Most of developers believe that ECO should be much better in terms of performance. Query Generation and OCL are also very important. It looks like ECO API is very good because of it is the least required to be improved. ”Other” section got more than API ratings, so there are other major areas not included in the survey people would like to see better. The other question was about how many records the largest table contains. It varies a lot. But most people (22%) told about less than one million. Less then 10 millions - 15%. Only about 1 and a half percents of respondents provided value of “less than thousand”. “Above 10 millions” got about 12%. All that looks like ECO can successfully be used in very complex systems with large data volume.

Respondents’ Comments

During the survey completion respondents were able to provide some comments. I’m not going to publish all of them here and will try to summarise them as accurately as I can. All people are pretty much sure: ECO is just a great framework and allows them to produce qualitative, maintainable applications with hight speed.

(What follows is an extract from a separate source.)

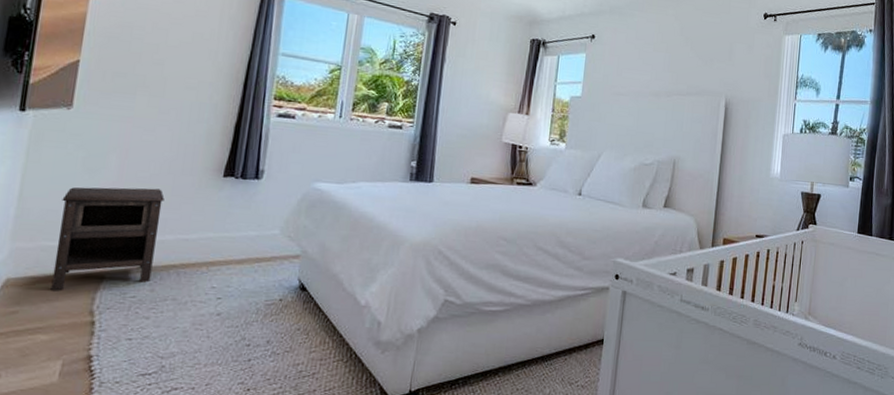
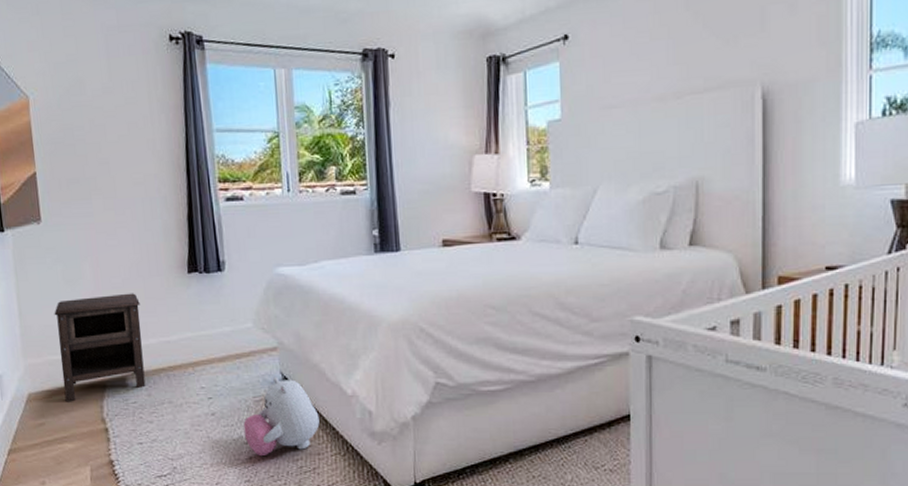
plush toy: none [247,283,329,360] -> present [243,377,320,457]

This is the general idea of all (or at least most) of the respondents. Many of them say something like ”I can’t imagine my .Net developments without it any more” (quotation). But the same time lots of people are not happy with the following things:
  • No WinForms support. Some people just don’t like, but some experience problems porting their applications.
  • IDE. Some respondents experience problems/crashes working in BDS2006.
  • Slow evolution and issue management. This hopefully will be improved - CapableObjects can manage it by themselves.
  • Lack of good documentation. UPDATE: EcoIV should has much better documentation thanks to Peter Morris. I suppose it is mainly about EcoIII.
  • Other platforms/DBs. Some requirements to run ECO on Mono and different DBs (like Firebird).
  • Bad handling of large datasets.

Summary: The Verdict

The Enterprise Core Objects Framework has some inconveniences and minor problems. But based on the response of experienced users, ECO is one of the best available frameworks that allows achieving development goals faster, produce applications of the best quality in shorter terms. It seems nobody who ever used ECO left it. New users feel some knowledge leak about ECO, but even they realise usefulness of ECO. It seems like they cannot stop learning it.

My 2 cents

Here I express my own opinion :-) Personally I have had some performance issues, bugs and other difficulties (and most of them were solved thanks to Jonas Hogstrom). But even in such situations it is always faster and better to apply workaround than produce the same system without ECO. Most of performance issues can be solved just by tidying ECO queries (OCL), choosing right components etc. But if even nothing helps in a particular situation, it is always possible to use old good DataSets with direct SQL (especially in Eco4). ECO becomes a kind of a high-level language over .NET platform with similarity to Delphi over Win32 (or even assembler :-)). So I wish ECO good luck and all the best. Thanks to Peter Morris for beeing a great helper for the community. Thanks a lot to Jonas Hogstrom for his invaluable contribution into ECO and always beeing helpful for the people. Thanks to Jesper Hogstrom and Jan Norden for all the help provided in Newsgroups. Thanks to all the ECO Team for keeping good work. Happy development with ECO and decision making with DC Portal®!